The word “monsoon,” derived from the Arabic word “mausim” means season or wind shift. Although we associate the word “monsoon” with rain, a winter monsoon in India brings dry winds from the North and East that cause drought. We don’t hear much about that; instead it is the summer monsoon that makes the news. In the case of India, the large Thar Desert heats to extreme temperatures in the summer. The hot air rises, causing a low pressure cell which changes the normal wind pattern from the north. Instead, the wind swirls out over the oceans to the west, south, and east, and comes back in over land, heavy with rain.

A monsoon is not a brief event like a hurricane but rather a seasonal prevailing wind that lasts for months. Since, the winds bring rain with them, the rains also last for months. Any area of the world which receives the majority of its rainfall during a certain season is considered to have monsoons. Thus, even in Arizona and Mexico which get their rain in intense summer storms, the possibility for monsoon-like events such as flash floods exists. Because of the high density of population in South Asia, it is this area that incurs the most damage and loss of life from the heavy rains.

It is believed that the potential for the strong Asian monsoon happened 50 million years ago when the Tibetan Plateau was uplifted after the collision of India and Asia. Through geological testing of fossils and long duration sediment records from the South China Sea, more accurate timing of the monsoon in history is possible. Over time, the strength of the monsoon has varied greatly due to climate change especially during the ice ages of the Pleistocene Epoch. Of particular interest in modern times is the weakening of the Leeuwin Current near Western Australia. Changes in the Leeuwin Current in any given year can lead to decreased or increased ocean temperatures which have a great influence on how much moisture is drawn up into the atmosphere by the monsoon winds. The effect of El Nino and other current patterns which affect ocean temperature is also being studied.

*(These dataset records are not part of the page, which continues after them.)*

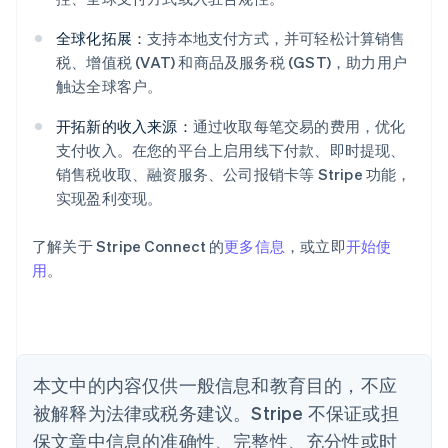
阿联酋
全球化拓展：
支持本地支付方式，并可轻松计算销售
English
爱尔兰
税、增值税 (VAT) 和商品及服务税 (GST)，助力用户
English
触达全球客户。
爱沙尼亚
English
开拓新的收入来源：
通过收取每笔交易的费用，优化
奥地利
支付收入。在您的平台上启用线下付款、即时提现、
Deutsch
English
销售税收取、融资服务、公司报销卡等 Stripe 功能，
澳大利亚
实现盈利变现。
English
巴西
Português
English
了解关于 Stripe Connect 的
更多信息
，或立即
开始使
保加利亚
用
。
English
比利时
Nederlands
Français
Deutsch
English
波兰
English
丹麦
本文中的内容仅供一般信息和教育目的，不应
English
被解释为法律或税务建议。Stripe 不保证或担
德国
保文章中信息的准确性、完整性、充分性或时
Deutsch
English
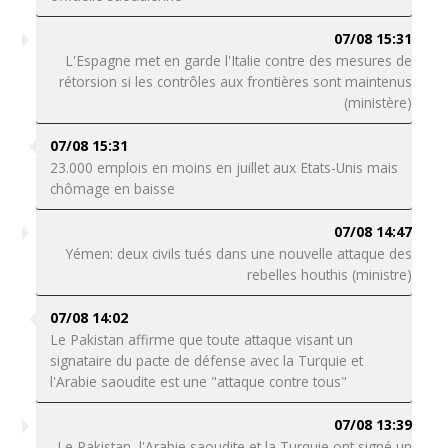
07/08 15:31
L'Espagne met en garde l'Italie contre des mesures de
rétorsion si les contrôles aux frontières sont maintenus
(ministère)
07/08 15:31
23.000 emplois en moins en juillet aux Etats-Unis mais
chômage en baisse
07/08 14:47
Yémen: deux civils tués dans une nouvelle attaque des
rebelles houthis (ministre)
07/08 14:02
Le Pakistan affirme que toute attaque visant un
signataire du pacte de défense avec la Turquie et
l'Arabie saoudite est une "attaque contre tous"
07/08 13:39
Le Pakistan, l'Arabie saoudite et la Turquie ont signé un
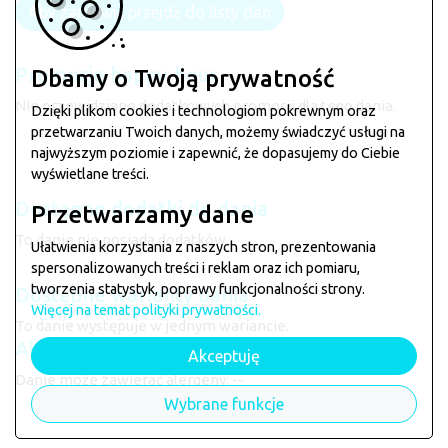
Aby zamówić przejdź do listy dań
Promocje happy-hour
Dbamy o Twoją prywatność
Nie przewidziano dodatkowych promocji dla tego dania.
Dzięki plikom cookies i technologiom pokrewnym oraz
przetwarzaniu Twoich danych, możemy świadczyć usługi na
najwyższym poziomie i zapewnić, że dopasujemy do Ciebie
wyświetlane treści.
Dostępne dodatki do dania
Przetwarzamy dane
To danie nie posiada dodatków.
Ułatwienia korzystania z naszych stron, prezentowania
spersonalizowanych treści i reklam oraz ich pomiaru,
tworzenia statystyk, poprawy funkcjonalności strony.
Dostępne warianty dania
Więcej na temat polityki prywatności.
To danie występuje w jednym wariancie.
Alergeny
Akceptuję
Danie może zawierać alergeny: --
Danie dostępne w restauracji:
Cezet Bar
Wybrane funkcje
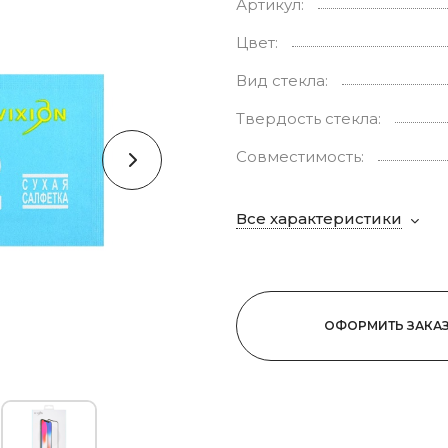
Артикул:
Цвет:
Вид стекла:
Твердость стекла:
Совместимость:
Все характеристики
ОФОРМИТЬ ЗАКА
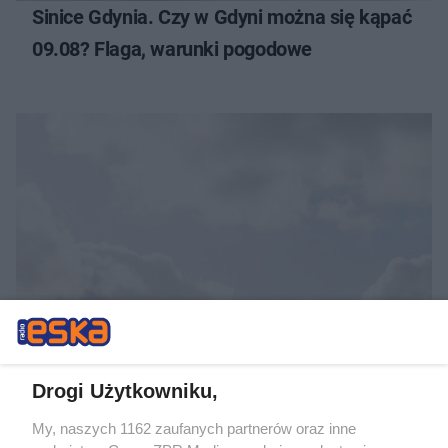
Sinice Gdynia. Czy w Gdyni można się kąpać
09.08? Flaga, warunki pogodowe
Sinice Łeba. Czy w Łebie można się kąpać
08.08? Flaga, warunki pogodowe
Drogi Użytkowniku,
My, naszych 1162 zaufanych partnerów oraz inne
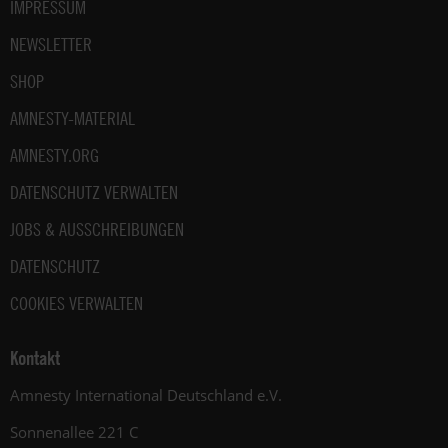
IMPRESSUM
NEWSLETTER
SHOP
AMNESTY-MATERIAL
AMNESTY.ORG
DATENSCHUTZ VERWALTEN
JOBS & AUSSCHREIBUNGEN
DATENSCHUTZ
COOKIES VERWALTEN
Kontakt
Amnesty International Deutschland e.V.
Sonnenallee 221 C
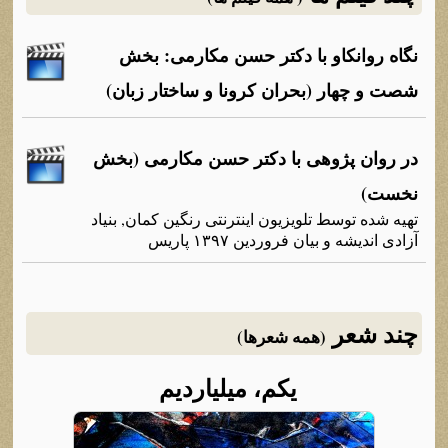
نگاه روانکاو با دکتر حسن مکارمی: بخش
شصت و چهار (بحران کرونا و ساختار زبان)
در روان پژوهی با دکتر حسن مکارمی (بخش
نخست)
تهیه شده توسط تلویزیون اینترنتی رنگین کمان, بنیاد
آزادی اندیشه و بیان فروردین ۱۳۹۷ پاریس
چند شعر
(همه شعرها)
یکم، میلیاردیم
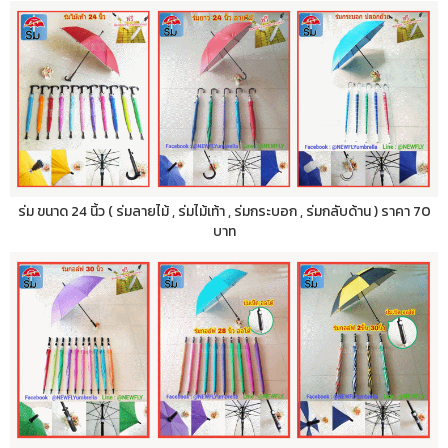
ร่ม ขนาด 24 นิ้ว ( ร่มลายไม้ , ร่มไม้เท้า , ร่มกระบอก , ร่มกลับด้าน ) ราคา 70
บาท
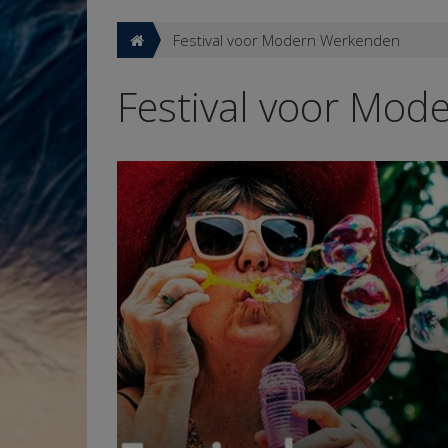
Festival voor Modern Werkenden
Festival voor Mo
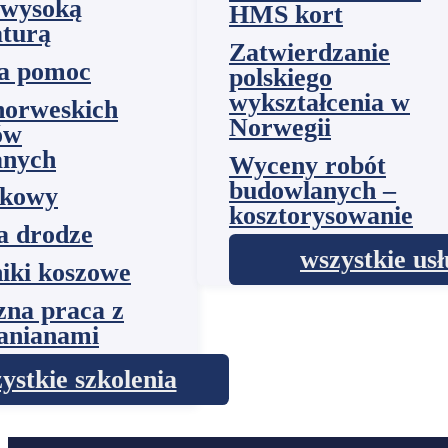
 wysoką
HMS kort
turą
Zatwierdzanie
a pomoc
polskiego
wykształcenia w
norweskich
Norwegii
ów
anych
Wyceny robót
budowlanych –
akowy
kosztorysowanie
a drodze
wszystkie usł
iki koszowe
zna praca z
janianami
ystkie szkolenia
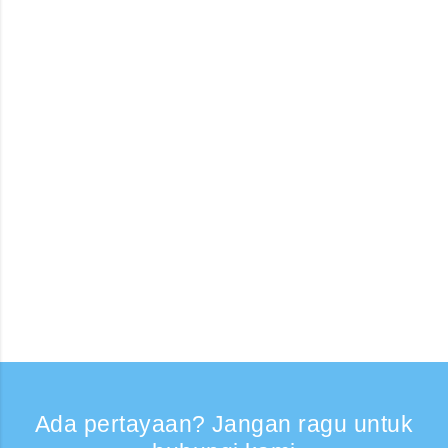
Ada pertayaan? Jangan ragu untuk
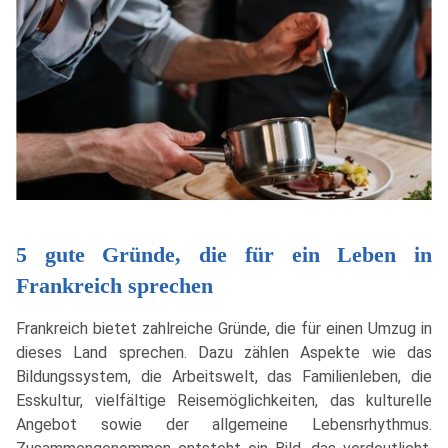
5 gute Gründe, die für ein Leben in
Frankreich sprechen
Frankreich bietet zahlreiche Gründe, die für einen Umzug in
dieses Land sprechen. Dazu zählen Aspekte wie das
Bildungssystem, die Arbeitswelt, das Familienleben, die
Esskultur, vielfältige Reisemöglichkeiten, das kulturelle
Angebot sowie der allgemeine Lebensrhythmus.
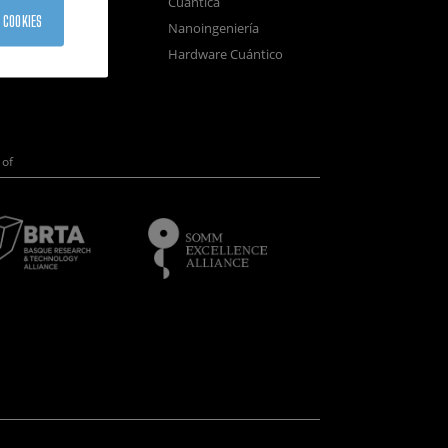
Cuántica
sistemas
 COOKIES
Nanoingeniería
positivos
Hardware Cuántico
opía Electrónica
of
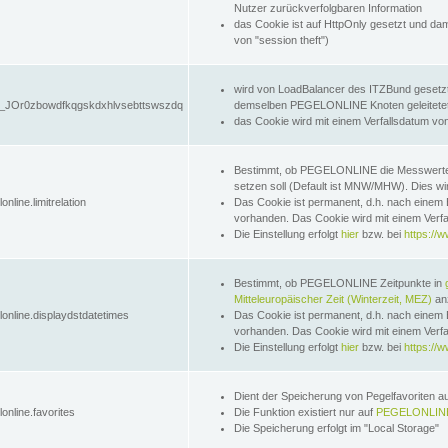
Nutzer zurückverfolgbaren Information
das Cookie ist auf HttpOnly gesetzt und dam
von "session theft")
wird von LoadBalancer des ITZBund gesetzt
JOr0zbowdfkqgskdxhlvsebttswszdq
demselben PEGELONLINE Knoten geleitetet w
das Cookie wird mit einem Verfallsdatum vo
Bestimmt, ob PEGELONLINE die Messwer
setzen soll (Default ist MNW/MHW). Dies wirk
online.limitrelation
Das Cookie ist permanent, d.h. nach einem 
vorhanden. Das Cookie wird mit einem Verfa
Die Einstellung erfolgt
hier
bzw. bei
https://w
Bestimmt, ob PEGELONLINE Zeitpunkte in
Mitteleuropäischer Zeit (Winterzeit, MEZ)
anz
lonline.displaydstdatetimes
Das Cookie ist permanent, d.h. nach einem 
vorhanden. Das Cookie wird mit einem Verfa
Die Einstellung erfolgt
hier
bzw. bei
https://w
Dient der Speicherung von Pegelfavoriten 
online.favorites
Die Funktion existiert nur auf
PEGELONLINE
Die Speicherung erfolgt im "Local Storage"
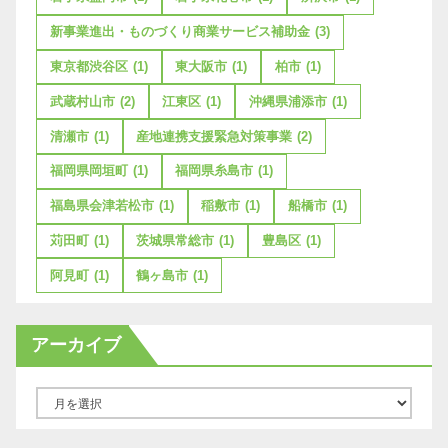
新事業進出・ものづくり商業サービス補助金
(3)
東京都渋谷区
(1)
東大阪市
(1)
柏市
(1)
武蔵村山市
(2)
江東区
(1)
沖縄県浦添市
(1)
清瀬市
(1)
産地連携支援緊急対策事業
(2)
福岡県岡垣町
(1)
福岡県糸島市
(1)
福島県会津若松市
(1)
稲敷市
(1)
船橋市
(1)
苅田町
(1)
茨城県常総市
(1)
豊島区
(1)
阿見町
(1)
鶴ヶ島市
(1)
アーカイブ
ア
ー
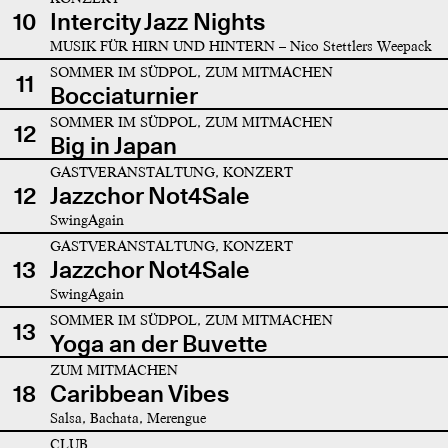
10
Intercity Jazz Nights
MUSIK FÜR HIRN UND HINTERN – Nico Stettlers Weepack
SOMMER IM SÜDPOL, ZUM MITMACHEN
11
Bocciaturnier
SOMMER IM SÜDPOL, ZUM MITMACHEN
12
Big in Japan
GASTVERANSTALTUNG, KONZERT
12
Jazzchor Not4Sale
SwingAgain
GASTVERANSTALTUNG, KONZERT
13
Jazzchor Not4Sale
SwingAgain
SOMMER IM SÜDPOL, ZUM MITMACHEN
13
Yoga an der Buvette
ZUM MITMACHEN
18
Caribbean Vibes
Salsa, Bachata, Merengue
CLUB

In North American, the monsoon is also a summer event from late June to September. As well as Arizona, it can affect New Mexico, Nevada, Utah, Colorado, West Texas, and California. Sometimes called the Desert Monsoon, the rain generated over arid land ill-equipped to absorb it can cause sudden (flash) floods which sweep through dry riverbeds or roads overcoming any cars or people in the way. Often monsoon storms in the Southwest U.S. start with dust storms or violent thunderstorms. The dust particles in the air help to attract more moisture. Downpours are heavy, often over 2 inches in a few hours, and account for 1/3 of the area’s annual rainfall.

The monsoon of western sub-Saharan Africa is caused by the huge seasonal temperature differences between the Sahara Desert and the equatorial Atlantic Ocean. In South America, summer monsoon rains often bring flooding especially to Brazil.

Climate change, whether it is man-caused or cyclical, has taught us one thing for sure: the weather of today may not be the weather of tomorrow. In areas like India where the balance between nourishing rainfall and devastating destruction is delicate, it is increasingly important to understand all we can about the monsoon.